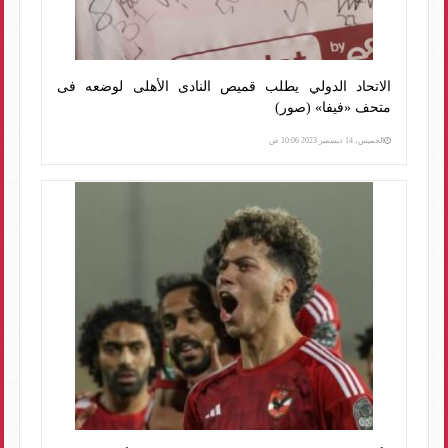
الاتحاد الدولي يطلب قميص النادى الأهلى لوضعه فى
متحف «فيفا» (صور)
الخميس، 14 ديسمبر 2023 10:06 ص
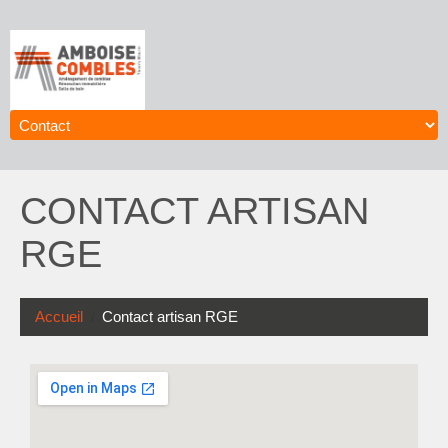
CONTACT ARTISAN
RGE
Accueil
Contact artisan RGE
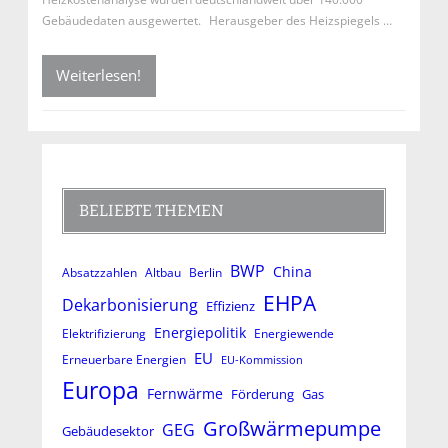
Gebäudedaten ausgewertet. Herausgeber des Heizspiegels …
Weiterlesen!
BELIEBTE THEMEN
BWP
China
Absatzzahlen
Altbau
Berlin
EHPA
Dekarbonisierung
Effizienz
Energiepolitik
Elektrifizierung
Energiewende
EU
Erneuerbare Energien
EU-Kommission
Europa
Fernwärme
Förderung
Gas
Großwärmepumpe
GEG
Gebäudesektor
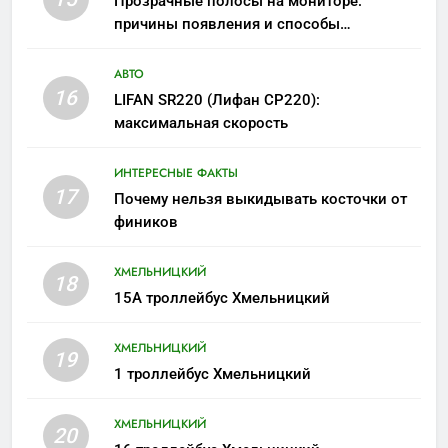
Прозрачные полосы на мониторе:
причины появления и способы
устранения
АВТО
16
LIFAN SR220 (Лифан СР220):
максимальная скорость
ИНТЕРЕСНЫЕ ФАКТЫ
17
Почему нельзя выкидывать косточки от
фиников
ХМЕЛЬНИЦКИЙ
18
15А троллейбус Хмельницкий
ХМЕЛЬНИЦКИЙ
19
1 троллейбус Хмельницкий
ХМЕЛЬНИЦКИЙ
20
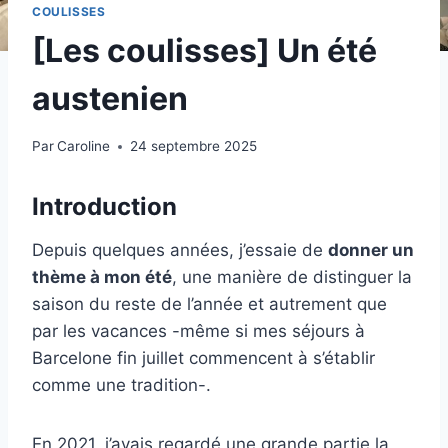
COULISSES
[Les coulisses] Un été
austenien
Par
Caroline
24 septembre 2025
Introduction
Depuis quelques années, j’essaie de
donner un
thème à mon été
, une manière de distinguer la
saison du reste de l’année et autrement que
par les vacances -même si mes séjours à
Barcelone fin juillet commencent à s’établir
comme une tradition-.
En 2021, j’avais regardé une grande partie la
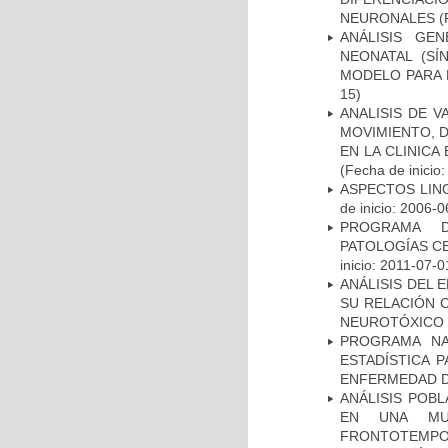
NEURONALES
(
ANÁLISIS GE
NEONATAL (S
MODELO PARA 
15)
ANALISIS DE V
MOVIMIENTO, 
EN LA CLINIC
(Fecha de inicio
ASPECTOS LIN
de inicio: 2006-0
PROGRAMA D
PATOLOGÍAS C
inicio: 2011-07-0
ANÁLISIS DEL 
SU RELACIÓN C
NEUROTÓXICO
PROGRAMA NA
ESTADÍSTICA 
ENFERMEDAD D
ANÁLISIS POB
EN UNA MUE
FRONTOTEMPO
◆ ◆ ◆
Pick out every line in the records that contains the string "троллейбус". Matching is case-sensitive.

#### Solved problem
15А троллейбус Хмельницкий
1 троллейбус Хмельницкий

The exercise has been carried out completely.